What you should do:
Copy every text line of the listing below without any changes, and leave out the pictures.
** Start **
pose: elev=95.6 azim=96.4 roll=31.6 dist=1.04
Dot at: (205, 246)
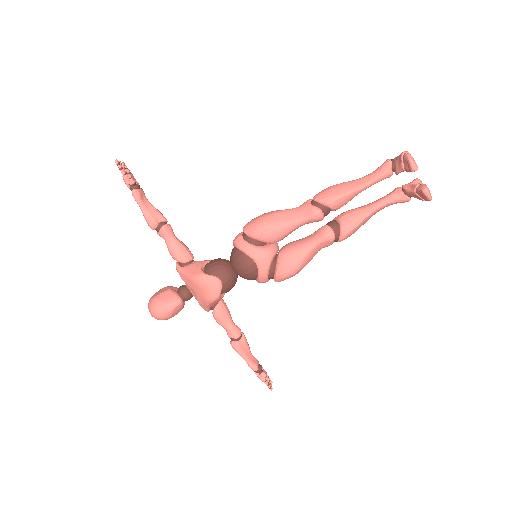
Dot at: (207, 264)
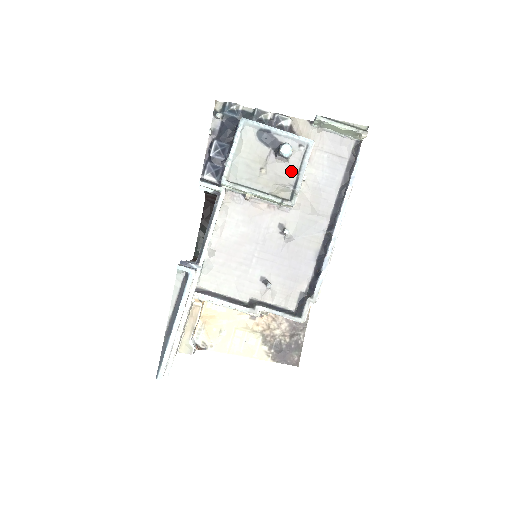
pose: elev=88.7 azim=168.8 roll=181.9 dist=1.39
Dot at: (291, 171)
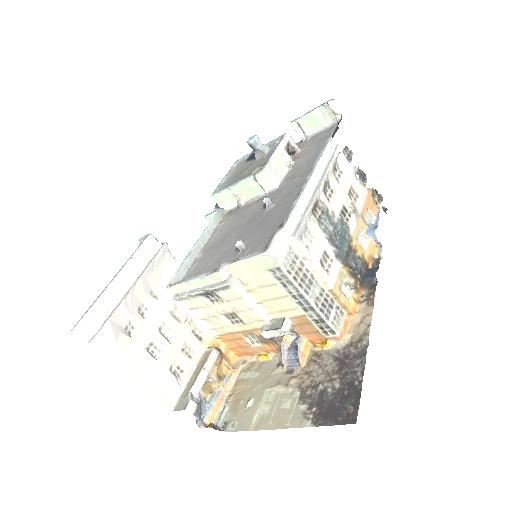
Dot at: (267, 157)
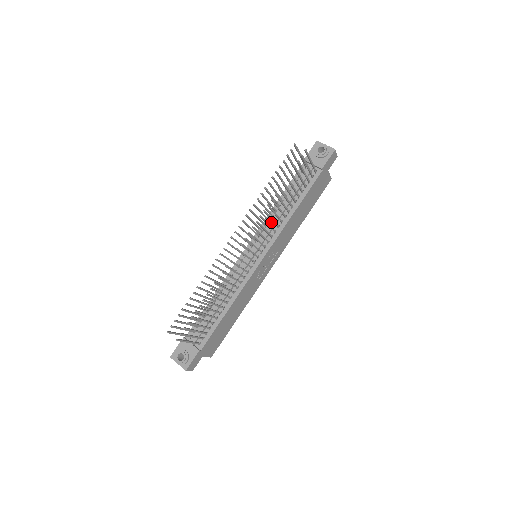
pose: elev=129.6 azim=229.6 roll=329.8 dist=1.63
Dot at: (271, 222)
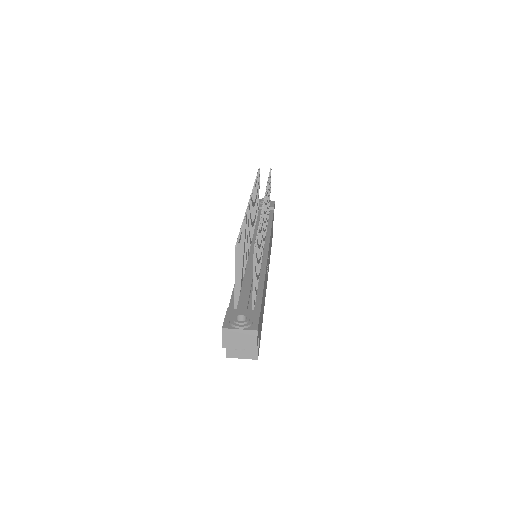
Dot at: occluded
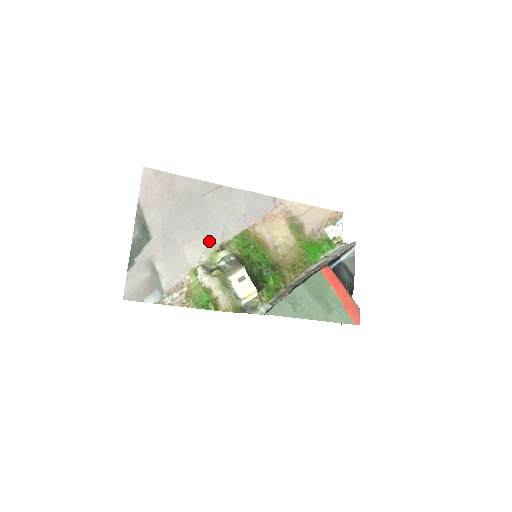
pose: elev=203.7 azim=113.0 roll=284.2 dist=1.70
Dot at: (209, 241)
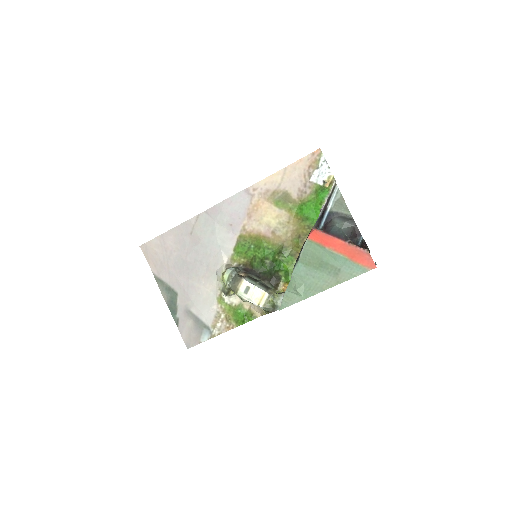
Dot at: (216, 267)
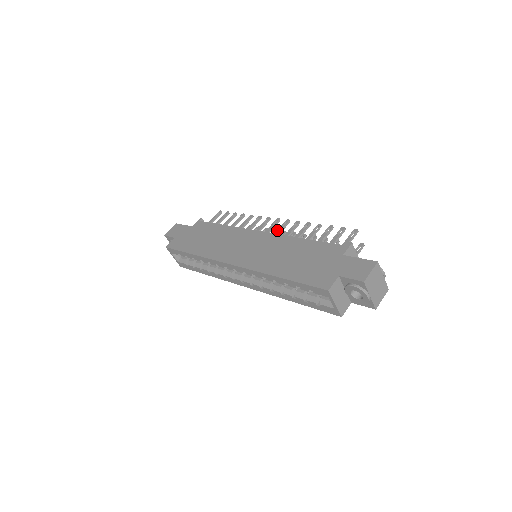
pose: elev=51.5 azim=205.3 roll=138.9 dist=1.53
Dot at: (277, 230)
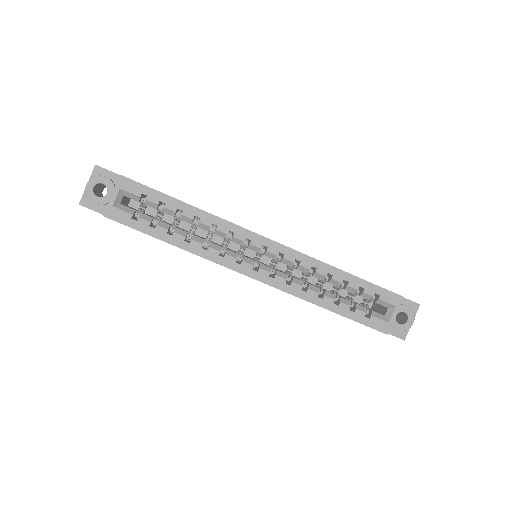
Dot at: occluded
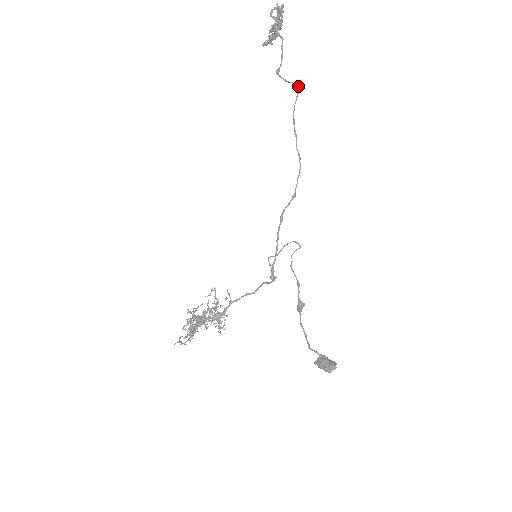
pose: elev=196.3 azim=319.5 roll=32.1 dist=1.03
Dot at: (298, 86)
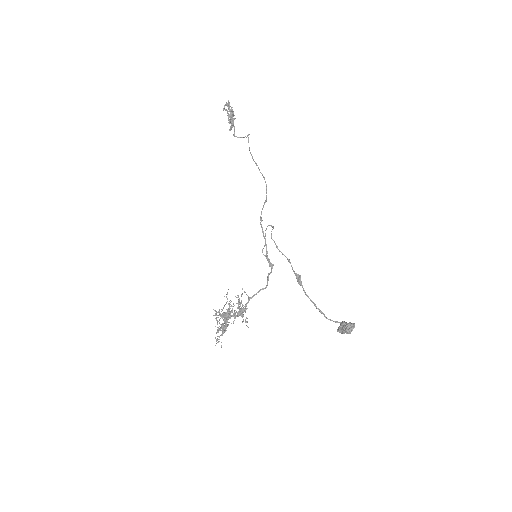
Dot at: (247, 135)
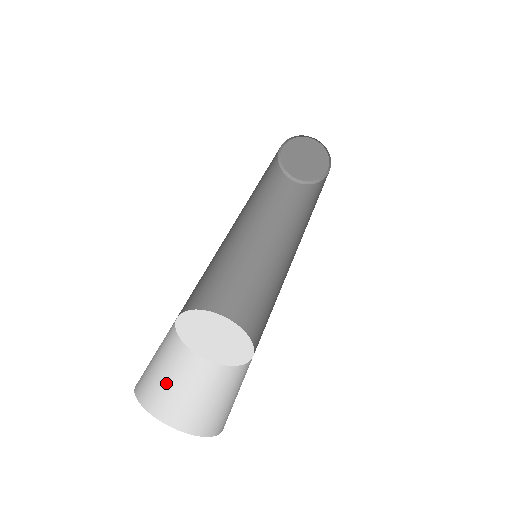
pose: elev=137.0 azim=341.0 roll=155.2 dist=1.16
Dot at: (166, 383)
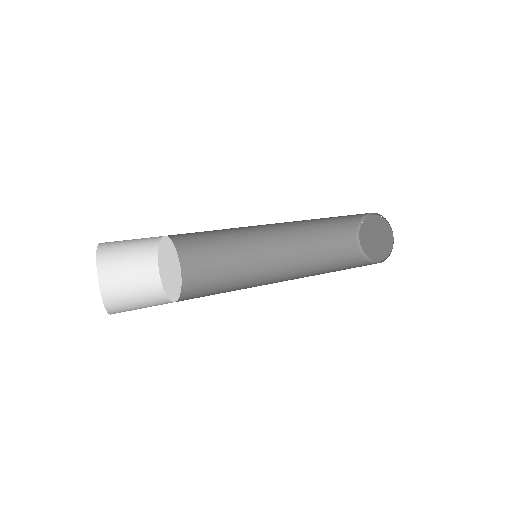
** End **
In response:
pose: elev=95.6 azim=96.4 roll=31.6 dist=1.04
Dot at: (205, 246)
Dot at: (207, 264)
pose: elev=88.7 azim=168.8 roll=181.9 dist=1.39
Dot at: (291, 171)
Dot at: (267, 157)
pose: elev=129.6 azim=229.6 roll=329.8 dist=1.63
Dot at: (271, 222)
Dot at: occluded
pose: elev=203.7 azim=113.0 roll=284.2 dist=1.70
Dot at: (209, 241)
Dot at: (216, 267)
pose: elev=51.5 azim=205.3 roll=138.9 dist=1.53
Dot at: (277, 230)
Dot at: occluded
pose: elev=196.3 azim=319.5 roll=32.1 dist=1.03
Dot at: (298, 86)
Dot at: (247, 135)
pose: elev=137.0 azim=341.0 roll=155.2 dist=1.16
Dot at: (166, 383)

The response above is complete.